Pub Date: July 1st, 1990
ISBN: 1859980112
Publisher: Viking

Reminding us that a novel about society can be as ruthless in its exposure of vice and cruelty--as well as more endearing foibles--as the most outraged exposÉ, British novelist Wesley (Second Fiddle, Not That Sort of Girl) now offers a novel that is wise in its insights and witty in its cleareyed delineation of character and plot. Echoing both Elizabeth Bowen and Anthony Powell, Wesley marries Bowen's cool assessment of flawed characters with Powell's fast. paced dance through time. Characters meet, part, and meet again, and their children grow up and join in the dance. Ten-year-old Flora, the central character, the neglected child of parents obsessed with each other, is spending the year--1926--in Dinand in France before going off to school. The resort is filled with upper-class British families on holiday, but revolution is in the air as the Great Strike looms in England.

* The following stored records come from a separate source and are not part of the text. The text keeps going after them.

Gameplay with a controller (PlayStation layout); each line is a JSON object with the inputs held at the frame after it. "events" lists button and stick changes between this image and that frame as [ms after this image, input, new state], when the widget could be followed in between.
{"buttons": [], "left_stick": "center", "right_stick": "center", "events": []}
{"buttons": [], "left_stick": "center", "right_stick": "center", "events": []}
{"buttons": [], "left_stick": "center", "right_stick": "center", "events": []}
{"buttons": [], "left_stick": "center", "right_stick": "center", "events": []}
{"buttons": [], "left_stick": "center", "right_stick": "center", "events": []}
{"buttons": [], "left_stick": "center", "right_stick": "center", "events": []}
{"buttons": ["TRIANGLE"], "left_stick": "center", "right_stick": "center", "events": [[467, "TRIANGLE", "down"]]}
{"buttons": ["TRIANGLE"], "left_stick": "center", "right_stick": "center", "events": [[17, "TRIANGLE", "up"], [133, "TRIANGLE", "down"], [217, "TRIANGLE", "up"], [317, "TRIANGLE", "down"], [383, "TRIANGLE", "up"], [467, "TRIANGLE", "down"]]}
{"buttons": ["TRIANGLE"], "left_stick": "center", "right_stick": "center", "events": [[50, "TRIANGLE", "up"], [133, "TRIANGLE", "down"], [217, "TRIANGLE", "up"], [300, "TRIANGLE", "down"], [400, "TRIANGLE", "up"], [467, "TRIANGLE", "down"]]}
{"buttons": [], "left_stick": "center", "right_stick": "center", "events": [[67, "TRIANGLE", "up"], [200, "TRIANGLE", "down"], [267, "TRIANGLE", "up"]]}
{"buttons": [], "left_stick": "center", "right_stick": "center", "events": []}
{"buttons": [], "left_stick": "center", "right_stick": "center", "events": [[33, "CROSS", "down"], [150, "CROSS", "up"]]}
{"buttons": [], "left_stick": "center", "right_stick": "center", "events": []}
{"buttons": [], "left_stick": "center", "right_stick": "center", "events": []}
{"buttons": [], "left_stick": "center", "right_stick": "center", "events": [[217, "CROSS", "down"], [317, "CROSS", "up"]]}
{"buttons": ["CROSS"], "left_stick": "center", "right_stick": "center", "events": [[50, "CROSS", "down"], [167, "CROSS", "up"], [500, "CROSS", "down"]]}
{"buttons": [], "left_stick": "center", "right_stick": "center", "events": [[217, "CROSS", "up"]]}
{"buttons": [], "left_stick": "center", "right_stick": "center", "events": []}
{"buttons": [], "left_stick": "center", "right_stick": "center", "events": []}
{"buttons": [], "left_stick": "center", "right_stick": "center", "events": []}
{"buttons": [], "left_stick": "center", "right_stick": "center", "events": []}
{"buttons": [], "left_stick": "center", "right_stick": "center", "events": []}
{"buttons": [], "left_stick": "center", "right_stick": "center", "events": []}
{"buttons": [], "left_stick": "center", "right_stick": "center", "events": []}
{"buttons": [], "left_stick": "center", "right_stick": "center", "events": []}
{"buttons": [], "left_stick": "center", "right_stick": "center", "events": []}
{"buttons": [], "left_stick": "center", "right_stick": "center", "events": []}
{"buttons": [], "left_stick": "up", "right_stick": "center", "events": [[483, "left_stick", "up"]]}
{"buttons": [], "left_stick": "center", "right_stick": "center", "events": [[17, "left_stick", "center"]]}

Meanwhile, Flora is smitten with three young boys--the Dutch Baron Felix, and two school-friends, Cosmo and Hubert. Then Flora's parents return to India, and Flora spends seven miserable years in boarding school, relieved only by a visit to Cosmo's home, where most of the old Dinand gang has reassembled, and by a lunch with Felix. Instead of joining her parents in India when she finishes school, Flora jumps ship at Marseilles, and returns to England with Hubert. When Cosmo and Hubert fight over her, she flees and spends the next 30 years working in the country. As the years pass, Flora--still in love with all three--has occasion to make love with each man, but only one lives up to her childhood expectations. When she is nearly 50, Flora finally marries. Flora, remarkably composed and resilient, suffers all the large and petty cruelties people inflict on those they fear or find inconvenient. Wesley notes them all with a certain cool amusement--and wry pity. A rich and wonderfully satisyfing book.